Jessy Hatch was just a few months old when she was found by a police SWAT team in a meth lab with her addict mother. Her eyes were glued shut. She reeked of smoke and her skin was grey. Her rescuers realized as they took her from the building that this tiny baby's legs were malformed – they faced backward, held stiffly in a crossed position. Each foot had just one toe. Her hands had only four digits each.
The police contacted Dawn and Aaron Hatch, a Phoenix couple who has fostered dozens of children suffering from early abuse or drug exposure. The Hatches gladly took baby Jessy in. "When my husband came home," Dawn describes, "he picked her up, looked at her and then kissed her on the belly. She gave out the biggest belly laugh we'd ever heard. We fell in love with her right then. I think it was the moment that she knew she was safe."

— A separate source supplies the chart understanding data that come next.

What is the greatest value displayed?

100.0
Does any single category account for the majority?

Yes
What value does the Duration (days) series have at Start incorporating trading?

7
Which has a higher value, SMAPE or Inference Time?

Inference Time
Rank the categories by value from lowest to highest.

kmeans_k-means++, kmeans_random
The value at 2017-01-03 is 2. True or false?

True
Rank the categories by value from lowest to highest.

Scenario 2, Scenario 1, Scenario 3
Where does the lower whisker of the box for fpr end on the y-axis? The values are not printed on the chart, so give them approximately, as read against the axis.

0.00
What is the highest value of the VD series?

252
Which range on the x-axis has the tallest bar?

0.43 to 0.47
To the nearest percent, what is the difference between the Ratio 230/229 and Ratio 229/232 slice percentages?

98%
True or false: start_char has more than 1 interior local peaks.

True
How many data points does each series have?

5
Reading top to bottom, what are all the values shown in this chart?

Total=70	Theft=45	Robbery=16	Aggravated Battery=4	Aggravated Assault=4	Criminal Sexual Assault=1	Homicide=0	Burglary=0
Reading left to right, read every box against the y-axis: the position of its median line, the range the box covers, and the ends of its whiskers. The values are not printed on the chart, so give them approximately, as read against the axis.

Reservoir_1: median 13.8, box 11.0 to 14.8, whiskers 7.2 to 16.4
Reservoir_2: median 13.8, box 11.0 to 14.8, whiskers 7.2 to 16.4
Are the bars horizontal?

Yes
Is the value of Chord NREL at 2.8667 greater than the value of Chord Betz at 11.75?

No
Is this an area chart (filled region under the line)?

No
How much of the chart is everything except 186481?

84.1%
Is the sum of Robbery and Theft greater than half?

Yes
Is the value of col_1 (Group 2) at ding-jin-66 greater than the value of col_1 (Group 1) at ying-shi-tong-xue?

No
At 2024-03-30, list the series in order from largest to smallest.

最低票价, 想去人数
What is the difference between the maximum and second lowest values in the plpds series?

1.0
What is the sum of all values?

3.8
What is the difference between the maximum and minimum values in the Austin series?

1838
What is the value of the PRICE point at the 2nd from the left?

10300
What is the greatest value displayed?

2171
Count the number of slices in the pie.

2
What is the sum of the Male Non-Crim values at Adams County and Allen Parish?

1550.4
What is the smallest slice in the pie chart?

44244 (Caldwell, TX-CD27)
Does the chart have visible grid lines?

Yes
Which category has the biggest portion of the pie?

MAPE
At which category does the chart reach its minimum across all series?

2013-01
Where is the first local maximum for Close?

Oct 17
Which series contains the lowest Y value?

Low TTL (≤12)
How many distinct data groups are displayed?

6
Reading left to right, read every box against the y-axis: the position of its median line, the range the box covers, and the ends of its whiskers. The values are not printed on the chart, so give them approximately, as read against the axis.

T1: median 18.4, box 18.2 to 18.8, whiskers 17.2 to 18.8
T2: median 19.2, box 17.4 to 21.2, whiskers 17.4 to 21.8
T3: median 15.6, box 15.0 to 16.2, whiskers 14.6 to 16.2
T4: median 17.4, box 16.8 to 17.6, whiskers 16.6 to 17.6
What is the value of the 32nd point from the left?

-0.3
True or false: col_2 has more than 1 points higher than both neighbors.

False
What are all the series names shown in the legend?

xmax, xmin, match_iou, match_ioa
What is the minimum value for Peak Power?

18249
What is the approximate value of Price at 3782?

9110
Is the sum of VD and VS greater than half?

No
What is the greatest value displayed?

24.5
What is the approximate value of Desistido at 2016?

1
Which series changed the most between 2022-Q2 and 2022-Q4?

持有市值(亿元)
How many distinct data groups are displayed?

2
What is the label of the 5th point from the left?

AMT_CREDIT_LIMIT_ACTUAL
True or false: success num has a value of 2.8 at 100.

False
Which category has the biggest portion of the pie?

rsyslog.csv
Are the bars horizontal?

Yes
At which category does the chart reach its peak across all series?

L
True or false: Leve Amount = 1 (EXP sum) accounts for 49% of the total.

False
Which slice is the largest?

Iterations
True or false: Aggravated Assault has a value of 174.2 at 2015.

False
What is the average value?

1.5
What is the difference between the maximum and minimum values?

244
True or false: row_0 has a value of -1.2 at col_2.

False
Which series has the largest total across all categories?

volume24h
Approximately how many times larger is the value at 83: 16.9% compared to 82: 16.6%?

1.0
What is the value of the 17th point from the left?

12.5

At only 11 months old, Jessy underwent a procedure in which her legs were amputated above the knee, thus making it possible for the child to eventually learn how to walk using a succession of prosthetic limbs as she grew older. Her newest pair of carbon fiber, custom-designed prosthetics has now made it possible for her to run for the first time. After only a couple months of training to build up her leg strength, Jessy took part in her first marathon run at the P.F. Chang's Rock N Roll Marathon Series event in Tempe, Arizona on January 19th.
Jessie refuses to sit on the sidelines in life; she has now set her sights on drawing awareness to the impact of drug use on children. She particularly takes joy in bouncing and hopping on her new lighter, more flexible legs, something she could not do with her weightier everyday pair.